This case study is a comprehensive analysis of data crimes from 2001 to present using various data engineering tools and practices.
Table of Contents
About
The purpose of this project is to analyze the trends and patterns in crime data in Chicago.
Usage
To use this project, follow these steps:
- Load the dataset into your preferred tool (e.g., Jupyter Notebook)

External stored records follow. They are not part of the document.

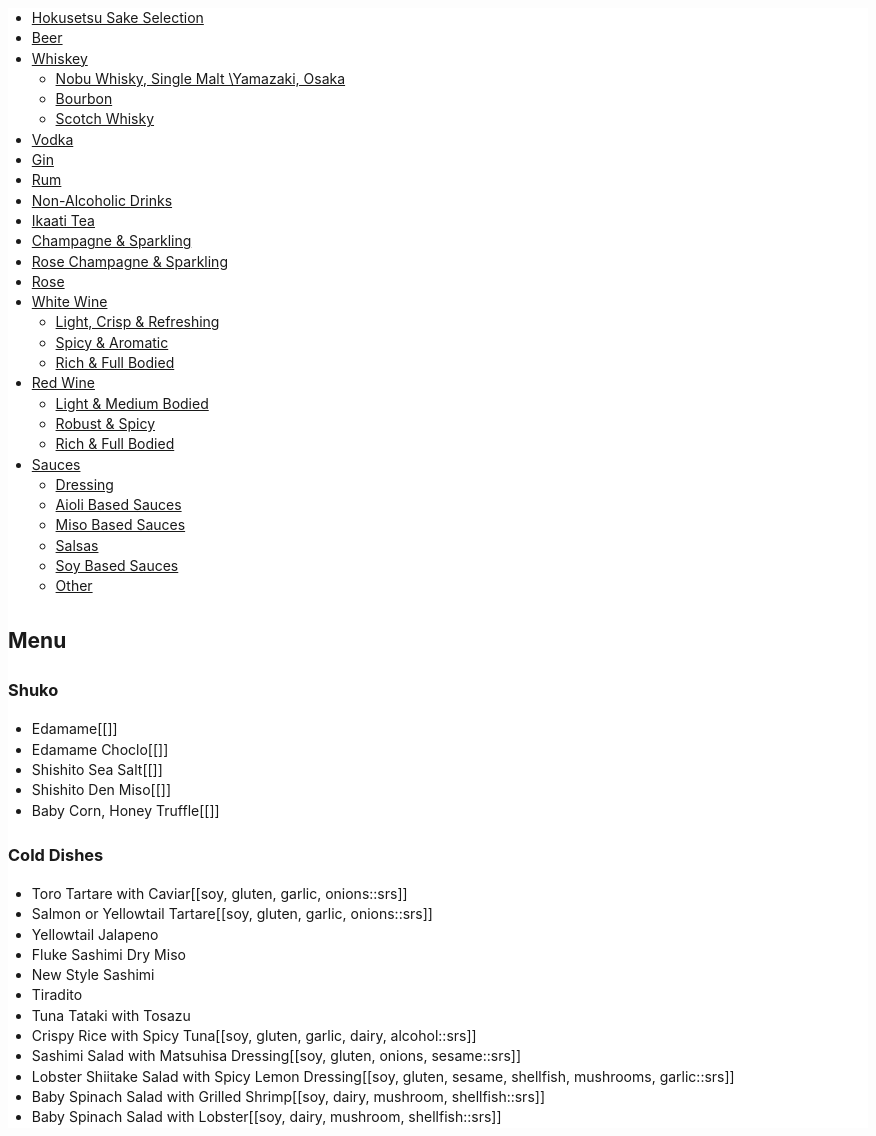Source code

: - [Hokusetsu Sake Selection](#hokusetsu-sake-selection-1)
- [Beer](#beer-1)
- [Whiskey](#whiskey-1)
  - [Nobu Whisky, Single Malt \Yamazaki, Osaka](#nobu-whisky-single-malt-yamazaki-osaka-1)
  - [Bourbon](#bourbon-1)
  - [Scotch Whisky](#scotch-whisky)
- [Vodka](#vodka-1)
- [Gin](#gin-1)
- [Rum](#rum-1)
- [Non-Alcoholic Drinks](#non-alcoholic-drinks-1)
- [Ikaati Tea](#ikaati-tea-1)
- [Champagne & Sparkling](#champagne--sparkling-1)
- [Rose Champagne & Sparkling](#rose-champagne--sparkling-1)
- [Rose](#rose-3)
- [White Wine](#white-wine-3)
  - [Light, Crisp & Refreshing](#light-crisp--refreshing-1)
  - [Spicy & Aromatic](#spicy--aromatic-1)
  - [Rich & Full Bodied](#rich--full-bodied-2)
- [Red Wine](#red-wine-3)
  - [Light & Medium Bodied](#light--medium-bodied-1)
  - [Robust & Spicy](#robust--spicy-1)
  - [Rich & Full Bodied](#rich--full-bodied-3)
- [Sauces](#sauces-1)
  - [Dressing](#dressing-1)
  - [Aioli Based Sauces](#aioli-based-sauces-1)
  - [Miso Based Sauces](#miso-based-sauces-1)
  - [Salsas](#salsas-1)
  - [Soy Based Sauces](#soy-based-sauces-1)
  - [Other](#other-1)


## Menu

### Shuko

- Edamame[[]]
- Edamame Choclo[[]]
- Shishito Sea Salt[[]]
- Shishito Den Miso[[]]
- Baby Corn, Honey Truffle[[]]


### Cold Dishes

- Toro Tartare with Caviar[[soy, gluten, garlic, onions::srs]]
- Salmon or Yellowtail Tartare[[soy, gluten, garlic, onions::srs]]
- Yellowtail Jalapeno
- Fluke Sashimi Dry Miso
- New Style Sashimi
- Tiradito
- Tuna Tataki with Tosazu
- Crispy Rice with Spicy Tuna[[soy, gluten, garlic, dairy, alcohol::srs]]
- Sashimi Salad with Matsuhisa Dressing[[soy, gluten, onions, sesame::srs]]
- Lobster Shiitake Salad with Spicy Lemon Dressing[[soy, gluten, sesame, shellfish, mushrooms, garlic::srs]]
- Baby Spinach Salad with Grilled Shrimp[[soy, dairy, mushroom, shellfish::srs]]
- Baby Spinach Salad with Lobster[[soy, dairy, mushroom, shellfish::srs]]
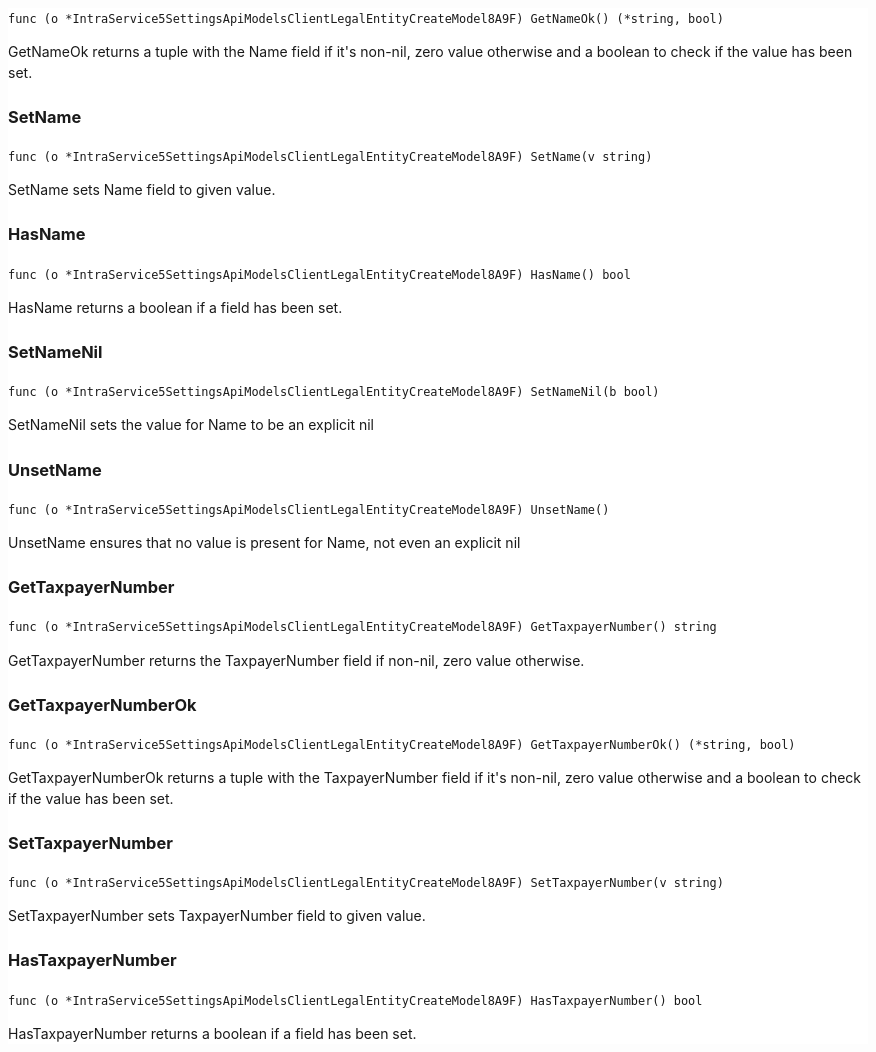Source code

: `func (o *IntraService5SettingsApiModelsClientLegalEntityCreateModel8A9F) GetNameOk() (*string, bool)`

GetNameOk returns a tuple with the Name field if it's non-nil, zero value otherwise
and a boolean to check if the value has been set.

### SetName

`func (o *IntraService5SettingsApiModelsClientLegalEntityCreateModel8A9F) SetName(v string)`

SetName sets Name field to given value.

### HasName

`func (o *IntraService5SettingsApiModelsClientLegalEntityCreateModel8A9F) HasName() bool`

HasName returns a boolean if a field has been set.

### SetNameNil

`func (o *IntraService5SettingsApiModelsClientLegalEntityCreateModel8A9F) SetNameNil(b bool)`

 SetNameNil sets the value for Name to be an explicit nil

### UnsetName
`func (o *IntraService5SettingsApiModelsClientLegalEntityCreateModel8A9F) UnsetName()`

UnsetName ensures that no value is present for Name, not even an explicit nil
### GetTaxpayerNumber

`func (o *IntraService5SettingsApiModelsClientLegalEntityCreateModel8A9F) GetTaxpayerNumber() string`

GetTaxpayerNumber returns the TaxpayerNumber field if non-nil, zero value otherwise.

### GetTaxpayerNumberOk

`func (o *IntraService5SettingsApiModelsClientLegalEntityCreateModel8A9F) GetTaxpayerNumberOk() (*string, bool)`

GetTaxpayerNumberOk returns a tuple with the TaxpayerNumber field if it's non-nil, zero value otherwise
and a boolean to check if the value has been set.

### SetTaxpayerNumber

`func (o *IntraService5SettingsApiModelsClientLegalEntityCreateModel8A9F) SetTaxpayerNumber(v string)`

SetTaxpayerNumber sets TaxpayerNumber field to given value.

### HasTaxpayerNumber

`func (o *IntraService5SettingsApiModelsClientLegalEntityCreateModel8A9F) HasTaxpayerNumber() bool`

HasTaxpayerNumber returns a boolean if a field has been set.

- Run a query to analyze crime trends and patterns
Deployment
For deployment, we will be using [AWS/GCP] to scale the data processing tasks and handle large datasets.
Built Using
This project was built using various data engineering tools and practices, including:
* Airflow
* AWS/GCP for deployment
* DBT for database tasks
* PySpark and PyFlink for processing large datasets
Authors
- Vivek Murali - Idea & Initial work.
Acknowledgements
- Hat tip to anyone whose code was used
- Inspiration from [inspiration source]
- References
Comparison of Practices
We have compared the performance, scalability, and ease of use of each tool in handling large datasets. This section provides a comprehensive overview of our findings.
Project Organization
├── LICENSE
├── Makefile <- Makefile with commands like `make data` or `make train`
├── README.md <- The top-level README for developers using this project.
├── data
│ ├── external <- Data from third party sources.
│ ├── interim <- Intermediate data that has been transformed.
│ ├── processed <- The final, canonical data sets for modeling.
│ └── raw <- The original, immutable data dump.
├── docs <- A default Sphinx project; see sphinx-doc.org for details
│...
├── reports <- Generated analysis as HTML, PDF, LaTeX, etc.
├── figures <- Generated graphics and figures to be used in reporting
...
└── src <- Source code for use in this project.
Development Updates
=====================
Task 1
- Local Setup of Infra Using Helm Charts and Kubernetes.
- Analyzed crime data from 2001 to 2010 using Jupyter Notebook
- Identified trends in violent crime rates over time
I hope this helps! Let me know if you have any questions or need further assistance.